Carlos Yates

Personal information
- Born: February 22, 1962
- Died: August 13, 1989 (aged 27) Washington, D.C., U.S.
- Listed height: 6 ft 5 in (1.96 m)

Career information
- High school: Flint Hill (Oakton, Virginia)
- College: George Mason (1981–1985)
- NBA draft: 1985: undrafted
- Position: Forward

Career highlights
- CAA co-Player of the Year (1983); 3× First-team All-CAA (1982–1985);

= Carlos Yates =

American basketball player (1962–1989)

Carlos Yates (February 22, 1962 – August 13, 1989) was an American basketball player notable for college career at George Mason University.

==College career==
Yates began his collegiate career at George Mason and played for the Patriots all four years. He was the Eastern College Athletic Conference's (ECAC) Rookie of the Year in 1982 and its Co-Player of the Year in 1983 (along with James Madison's Dan Ruland). He was selected to four straight All-ECAC South Conference First Teams from 1981 to 1985. In addition, Yates earn honorable mention All-America honors those four straight years. On January 31, 1983, during Yates's sophomore season, he was selected by Sports Illustrated as their National Player of the Week.

Yates is George Mason University's all-time leading scorer in men's basketball history with 2,420 points as well as the state of Virginia's fourth all-time leading scorer.

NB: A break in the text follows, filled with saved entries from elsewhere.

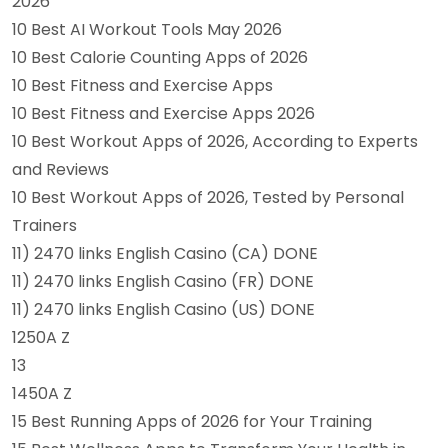
2026
10 Best AI Workout Tools May 2026
10 Best Calorie Counting Apps of 2026
10 Best Fitness and Exercise Apps
10 Best Fitness and Exercise Apps 2026
10 Best Workout Apps of 2026, According to Experts
and Reviews
10 Best Workout Apps of 2026, Tested by Personal
Trainers
11) 2470 links English Casino (CA) DONE
11) 2470 links English Casino (FR) DONE
11) 2470 links English Casino (US) DONE
1250A Z
13
1450A Z
15 Best Running Apps of 2026 for Your Training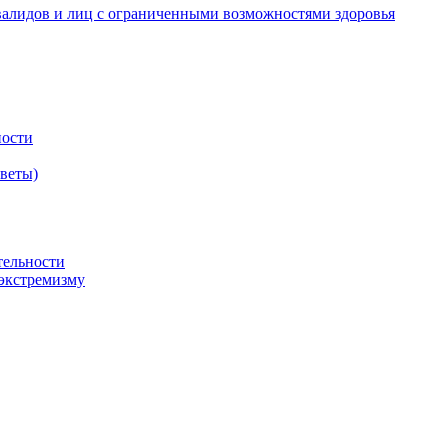
валидов и лиц с ограниченными возможностями здоровья
ности
оветы)
тельности
экстремизму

He also holds the school record for career field goals made and attempted and free throws made and attempted.

==Professional career==
Yates was drafted fourth overall by the Florida Suncoast Stingers in the 1985 Continental Basketball Association draft.

==Death==
Yates was shot and killed on August 13, 1989, near Robert F. Kennedy Stadium in southeast Washington, D.C.